Top 10 most common words for ENFJ:
team: 33
work: 23
working: 14
different: 13
people: 12
like: 12
making: 12
academy: 12
new: 12
great: 11


## 6. Bi-gram Analysis
Finally, let's create bi-grams for each essay and analyze them.

In [10]:
def get_bigrams(tokens):
    return list(bigrams(tokens))

# Create a new column with bi-grams
df['bigrams'] = df['Essay'].apply(lambda x: get_bigrams(tokenize_and_remove_stopwords(preprocess_text(x))))

# Get the 70th essay (index 69 since Python uses 0-based indexing)
seventieth_essay_bigrams = df.loc[69, 'bigrams']

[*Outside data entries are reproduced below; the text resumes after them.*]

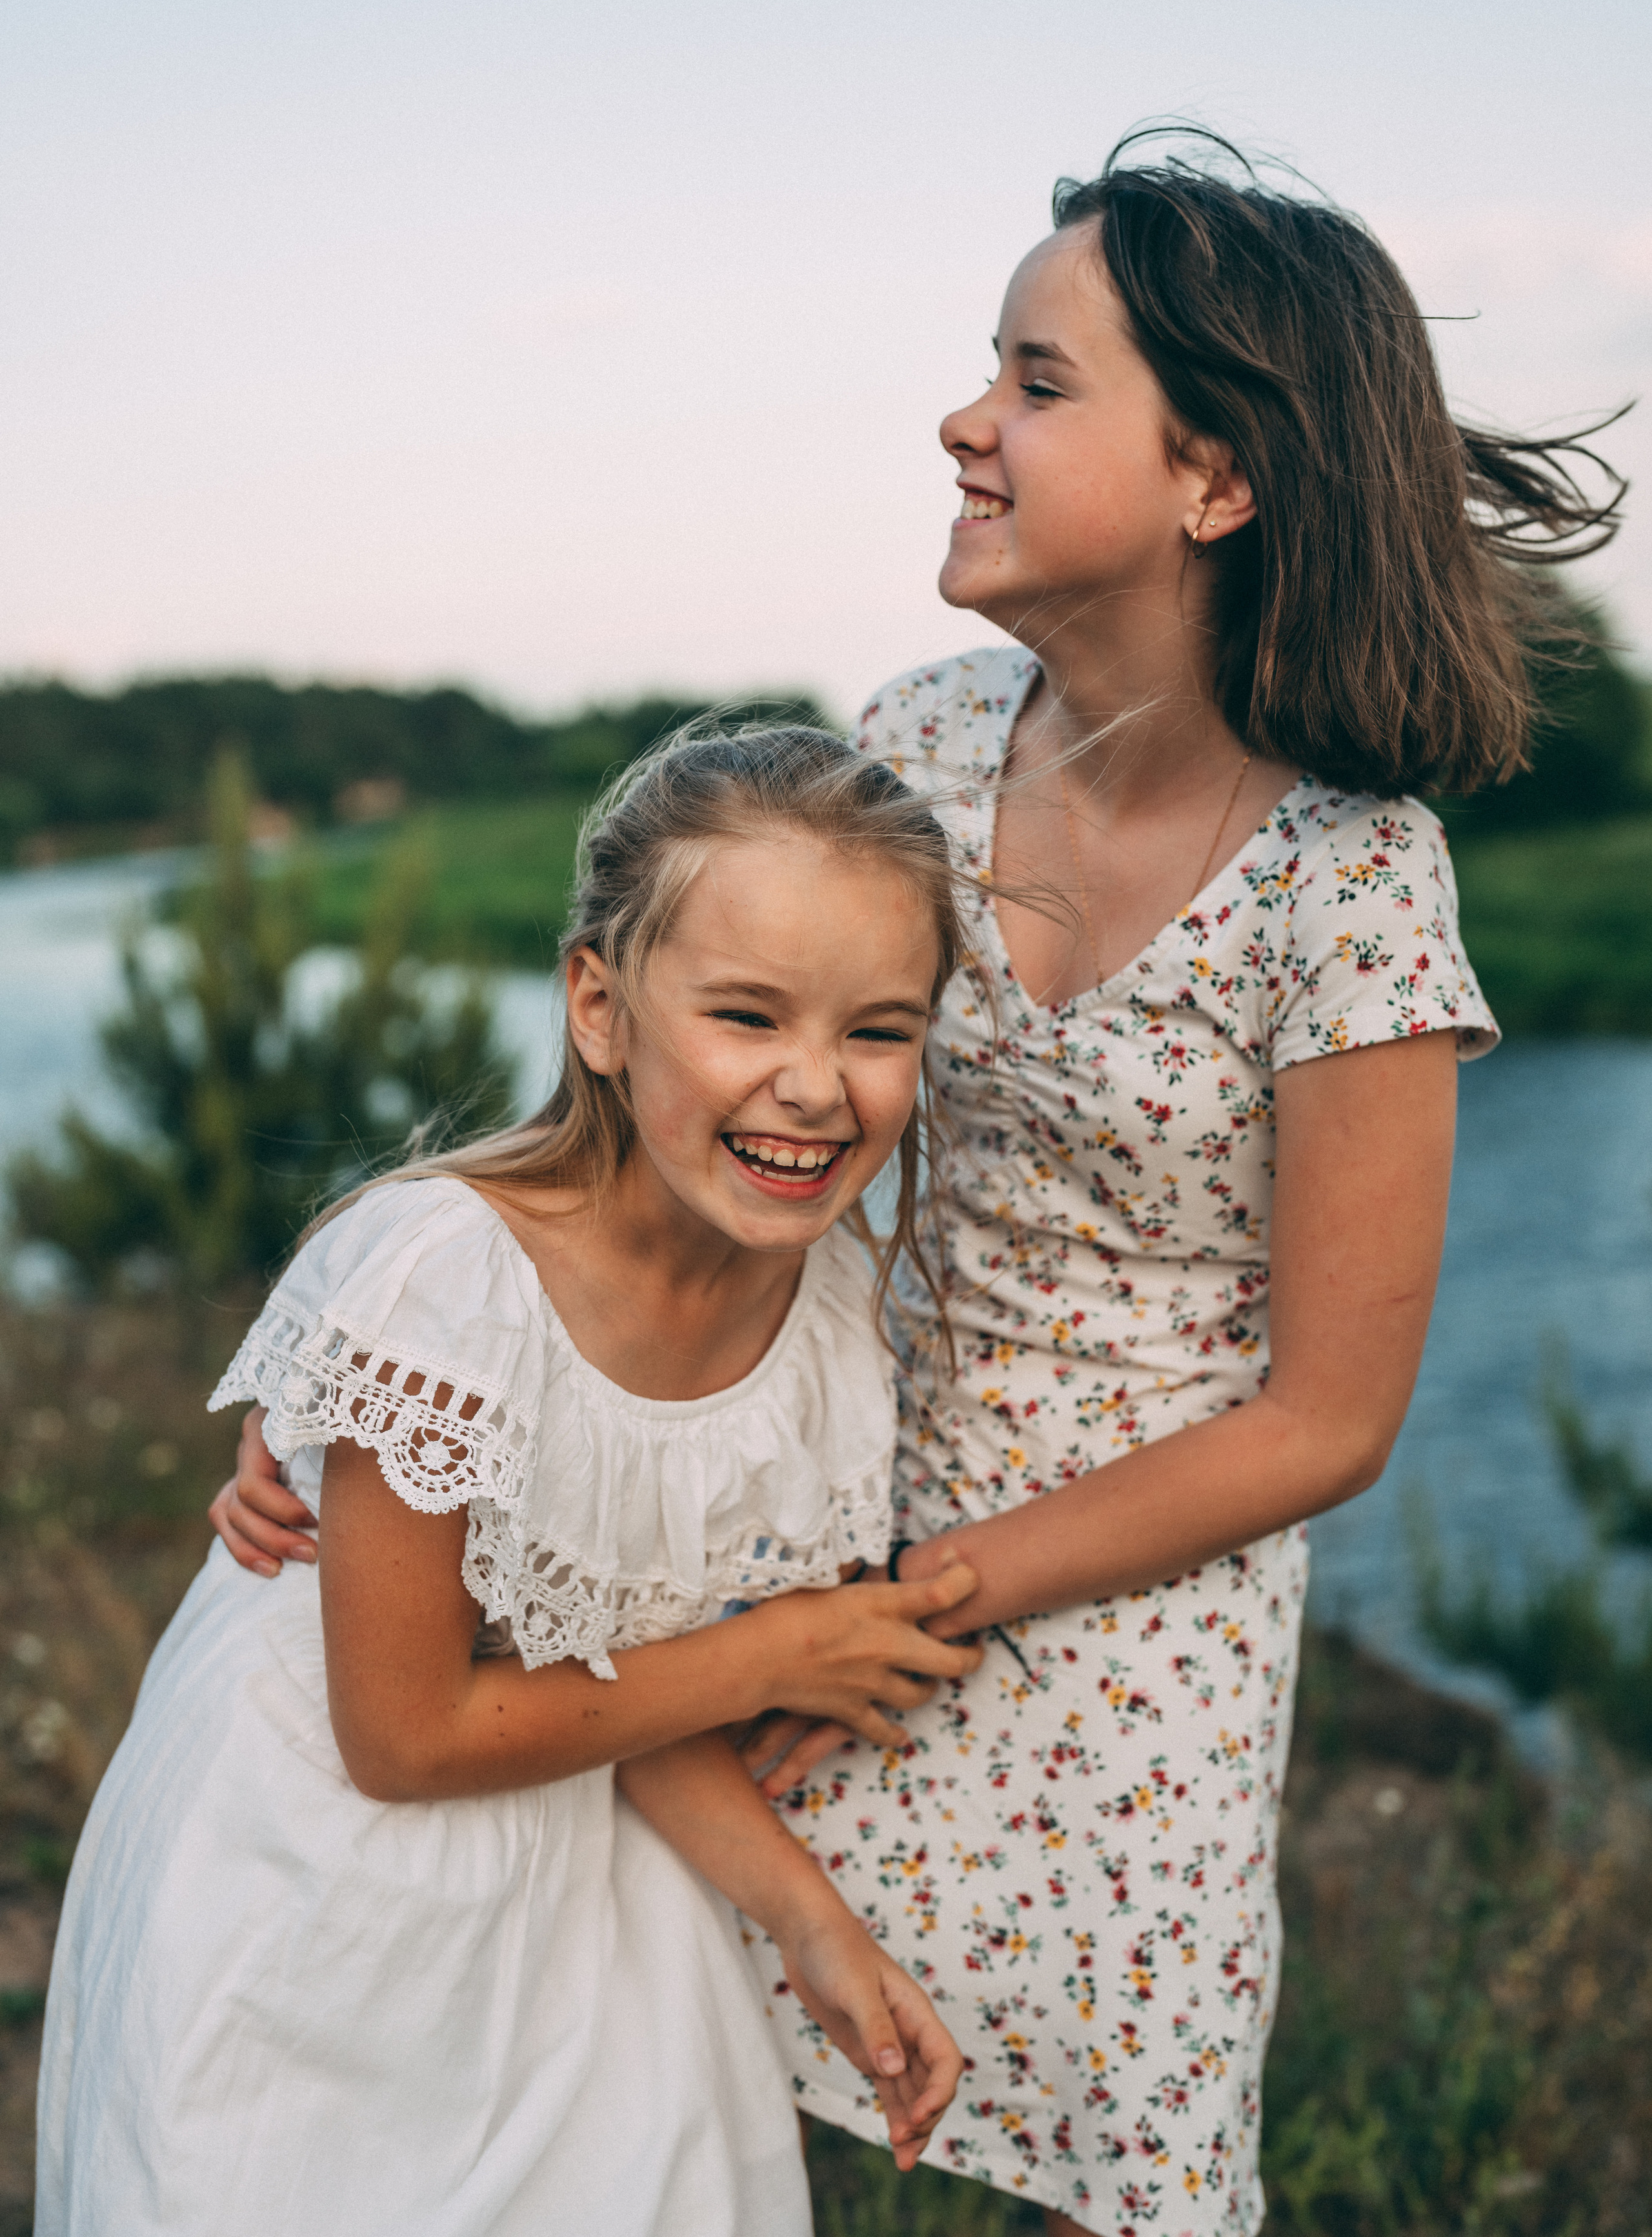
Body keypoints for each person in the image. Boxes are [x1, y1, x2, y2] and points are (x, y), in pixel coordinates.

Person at [215, 132, 1626, 2236]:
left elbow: (1327, 1421)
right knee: (655, 2066)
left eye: (1038, 384)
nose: (965, 418)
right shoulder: (930, 734)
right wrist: (393, 1395)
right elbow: (696, 1113)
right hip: (806, 1501)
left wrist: (886, 1625)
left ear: (1216, 479)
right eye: (992, 369)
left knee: (1115, 2158)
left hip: (1130, 1629)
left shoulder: (1354, 881)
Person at [35, 726, 986, 2237]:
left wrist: (815, 1925)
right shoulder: (444, 1284)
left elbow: (609, 1654)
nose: (815, 1087)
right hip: (317, 1891)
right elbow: (406, 1731)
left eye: (880, 1031)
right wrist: (777, 1652)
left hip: (590, 1872)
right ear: (599, 1009)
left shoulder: (830, 1313)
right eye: (745, 1015)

# Check if there are at least 109 bi-grams
if len(seventieth_essay_bigrams) >= 109:
    print(f"The 109th bi-gram in the 70th essay is: {seventieth_essay_bigrams[108]}")
else:
    print(f"The 70th essay doesn't have 109 bi-grams. It only has {len(seventieth_essay_bigrams)} bi-grams.")

print("\nFirst few bi-grams of the 70th essay:")
print(seventieth_essay_bigrams[:10])

The 109th bi-gram in the 70th essay is: ('work', 'quite')

First few bi-grams of the 70th essay:
[('academy', 'taught'), ('taught', 'lot'), ('lot', 'honestly'), ('honestly', 'starting'), ('starting', 'class'), ('class', 'hundred'), ('hundred', 'people'), ('people', 'experience'), ('experience', 'knowledge'), ('knowledge', 'wisdom')]


## Conclusion
In this project, we've conducted a comprehensive NLP analysis of student essays. We've explored various aspects of the text data, including:

Basic text preprocessing and tokenization
Word frequency analysis across all essays
Unique word count and repetition patterns
Personality type-specific word usage (focusing on ENFJ)
Bi-gram creation and analysis

These analyses provide insights into the language patterns used by students in their essays and how they might relate to personality types. Future work could involve more advanced NLP techniques such as sentiment analysis, topic modeling, or using machine learning to predict personality types based on essay content.
This project demonstrates the power of NLP techniques in extracting meaningful information from unstructured text data, opening up possibilities for further research in areas like education, psychology, and linguistics.